The average rateable value is $1m - about $685,000 for residential and $3,269,000 for commercial.
The averages include improved and non-improved (vacant) land.
"Imagine the city without this development," Pyes Pā/Ōtūmoteai ward councillor Larry Baldock says.
"The employment created in the commercial and industrial areas has been a significant boost to the local economy."
Baldock says five years ago Tauranga was emerging from the GFC.
"As a resident of Pyes Pā since 1996, I have seen the growth over more than 20 years, but in the last five years it has been spectacular."
The big risk that paid off
Although nobody knew for sure at the time, Scott Adams says Carrus took a punt that the GFC was coming to an end in 2011.

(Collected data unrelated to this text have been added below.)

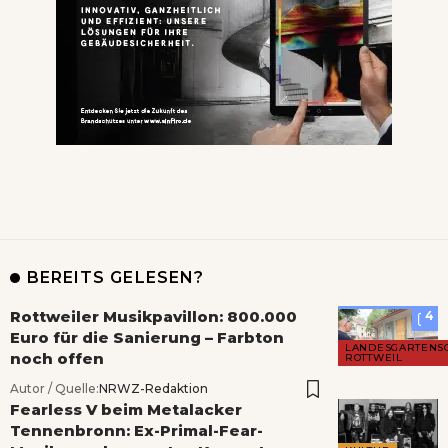
BEREITS GELESEN?
Rottweiler Musikpavillon: 800.000
4
Euro für die Sanierung – Farbton
LANDESGARTENS
noch offen
ROTTWEIL
Autor / Quelle:
NRWZ-Redaktion
Fearless V beim Metalacker
Tennenbronn: Ex-Primal-Fear-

"Carrus was busy undertaking residential and commercial developments at that time. But given our head office is based here we really wanted a local development in our portfolio."
Luckily, a lot of the landscaping had already been done and Lake Taurikura - the main stormwater catchment for the area - already existed.
"All of the master and structure planning had been done, so we knew what we had to deliver," Scott Adams says.
"It was just a matter of timing. We didn't take on the debt... we bought the assets.
"It was pretty hard slog... but it was worth it."
Living at The Lakes
Guy Nicholson, 89
"This is my eleventh year at The Lakes. I was the last of the originals. There has been some big changes in the area. You almost wouldn't recognise it now. Shops were just a thing that was talked about happening in the future. Now it is just amazing."
Marcia Boyle, 73
"We have lived here for six years. It is the people I like; they are just lovely. The area has grown so much in the last few years."
Jeanette Loney, 84
"I lived in Rotorua for many years and I always wanted to come to Tauranga, but we couldn't afford it. When we retired, we managed to get a house in Bridgewater Way. We were very lucky."
Wilf Robinson, 78
"I have lived here for four years. We came from Auckland and we looked around for somewhere to retire and this place seemed to fit us. I like the camaraderie among the people."
Clem Howes, 82
"We lived in Grace Rd in Tauranga before my wife was diagnosed with cancer and we decided to downsize. We looked at our home at Bridgewater Way in The Lakes four times before we bought it. I like the rural outlook of the place."